這一步從上一層獲取檢測結果，並且執行mask分支來生成每一個instance的分割masks。

7.3.1 Mask Targets

display_images(np.transpose(gt_mask, [2, 0, 1]), cmap="Blues")

7.3.2 預測的masks

#獲取mask分支的預測結果
mrcnn = model.run_graph([image], [
    ("detections", model.keras_model.get_layer("mrcnn_detection").output),
    ("masks", model.keras_model.get_layer("mrcnn_mask").output),
])

#獲取檢測結果的class IDs.修剪zero padding.
det_class_ids = mrcnn['detections'][0, :, 4].astype(np.int32)
det_count = np.where(det_class_ids == 0)[0][0]
det_class_ids = det_class_ids[:det_count]

print("{} detections: {}".format(
    det_count, np.array(dataset.class_names)[det_class_ids]))

# Masks
det_boxes = utils.denorm_boxes(mrcnn["detections"][0, :, :4], image.shape[:2])
det_mask_specific = np.array([mrcnn["masks"][0, i, :, :, c] 
                              for i, c in enumerate(det_class_ids)])
det_masks = np.array([utils.unmold_mask(m, det_boxes[i], image.shape)
                      for i, m in enumerate(det_mask_specific)])
log("det_mask_specific", det_mask_specific)
log("det_masks", det_masks)

display_images(det_mask_specific[:4] * 255, cmap="Blues", interpolation="none")
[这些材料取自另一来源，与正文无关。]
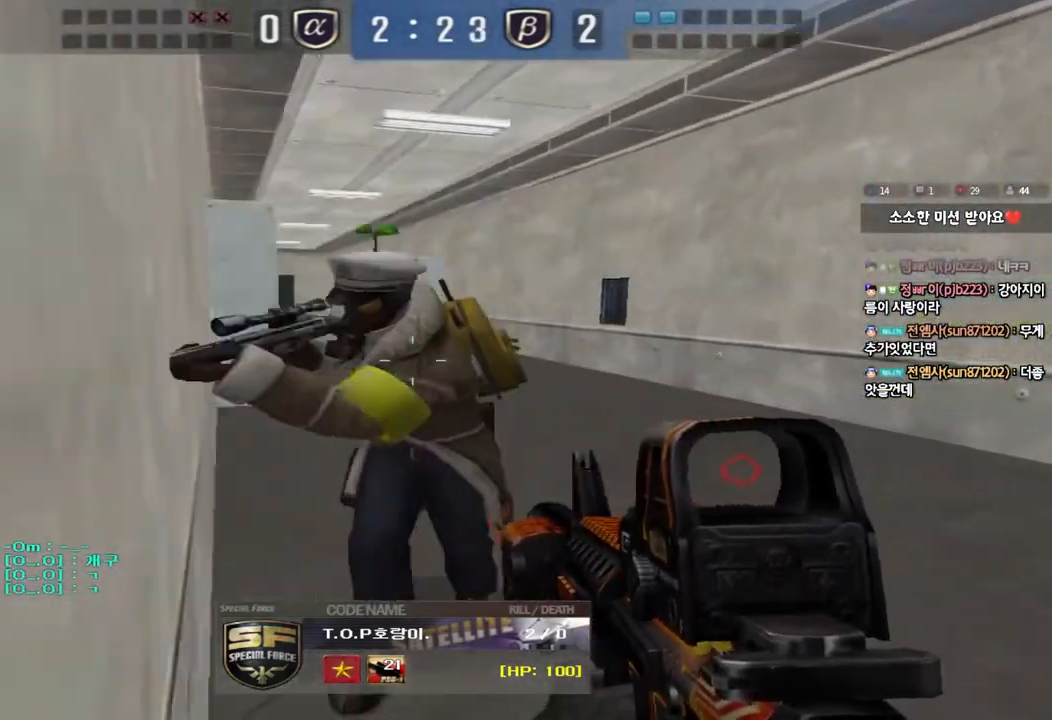
{"keys": [], "events": []}
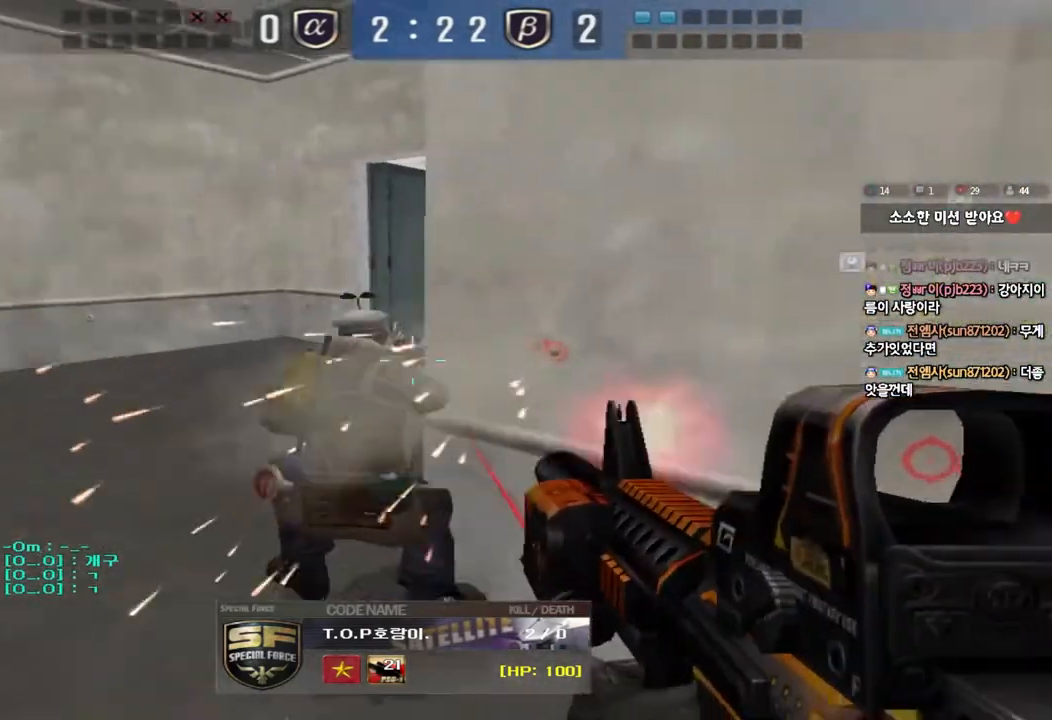
{"keys": [], "events": []}
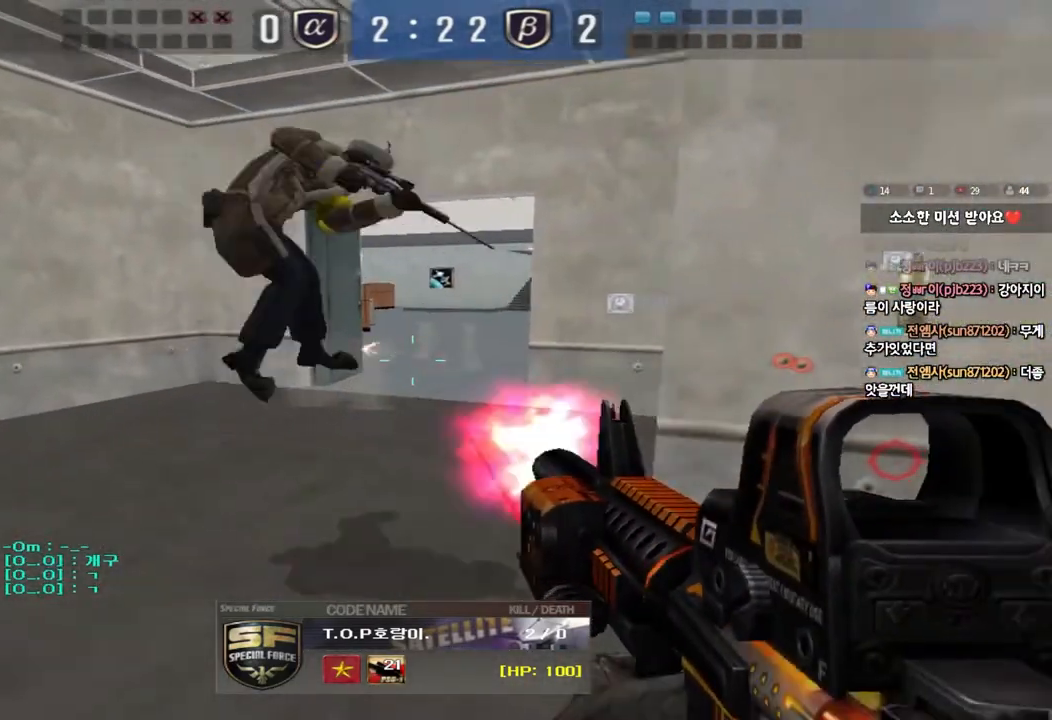
{"keys": [], "events": []}
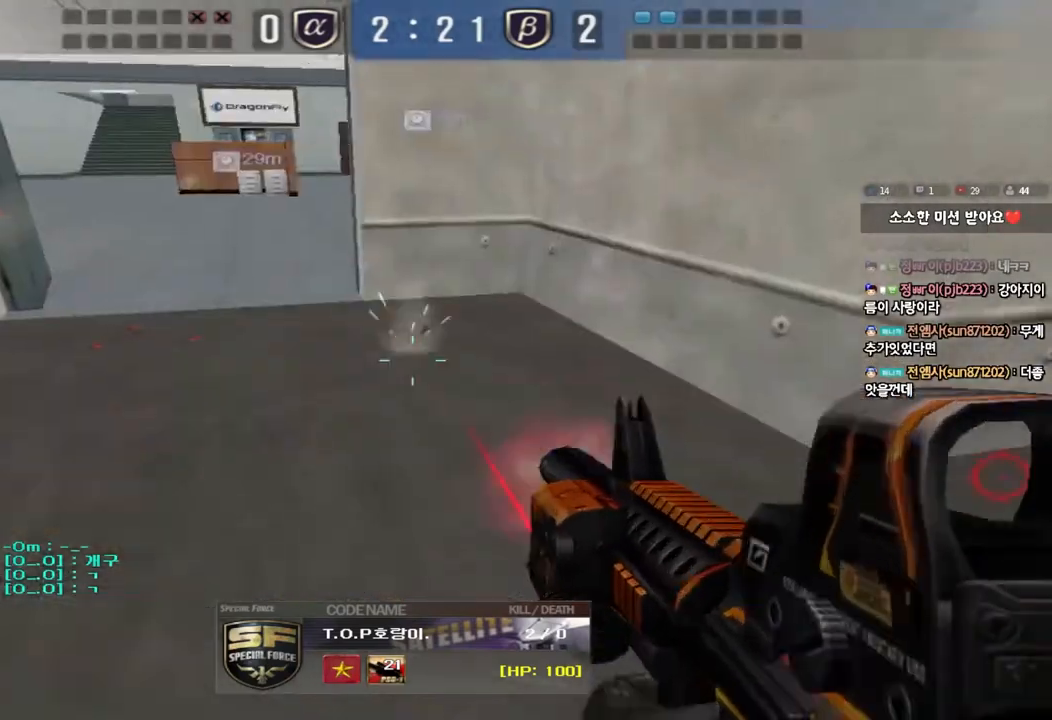
{"keys": [], "events": []}
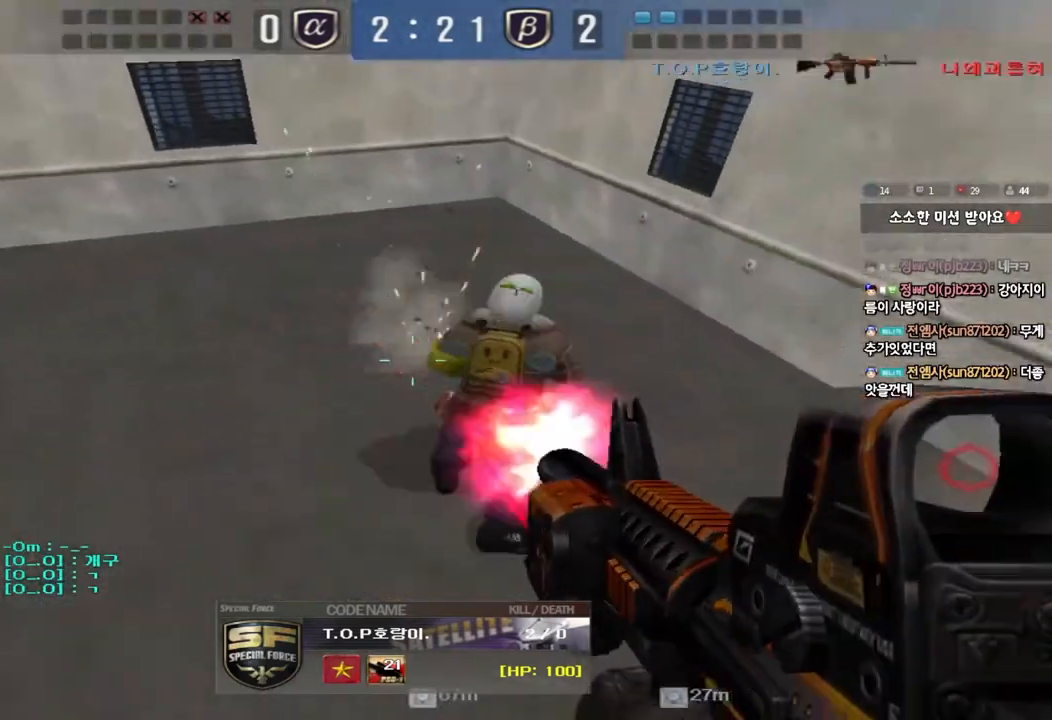
{"keys": [], "events": []}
display_images(det_masks[:4] * 255, cmap="Blues", interpolation="none")

視覺化Activations。有助於觀察不同layers。

#獲取一些示例層的activations
activations = model.run_graph([image], [
    ("input_image",        model.keras_model.get_layer("input_image").output),
    ("res4w_out",          model.keras_model.get_layer("res4w_out").output),  # for resnet100
    ("rpn_bbox",           model.keras_model.get_layer("rpn_bbox").output),
    ("roi",                model.keras_model.get_layer("ROI").output),
])

#輸入影象 (規範化的)
_ = plt.imshow(modellib.unmold_image(activations["input_image"][0],config))

# Backbone feature map
display_images(np.transpose(activations["res4w_out"][0,:,:,:4], [2, 0, 1]))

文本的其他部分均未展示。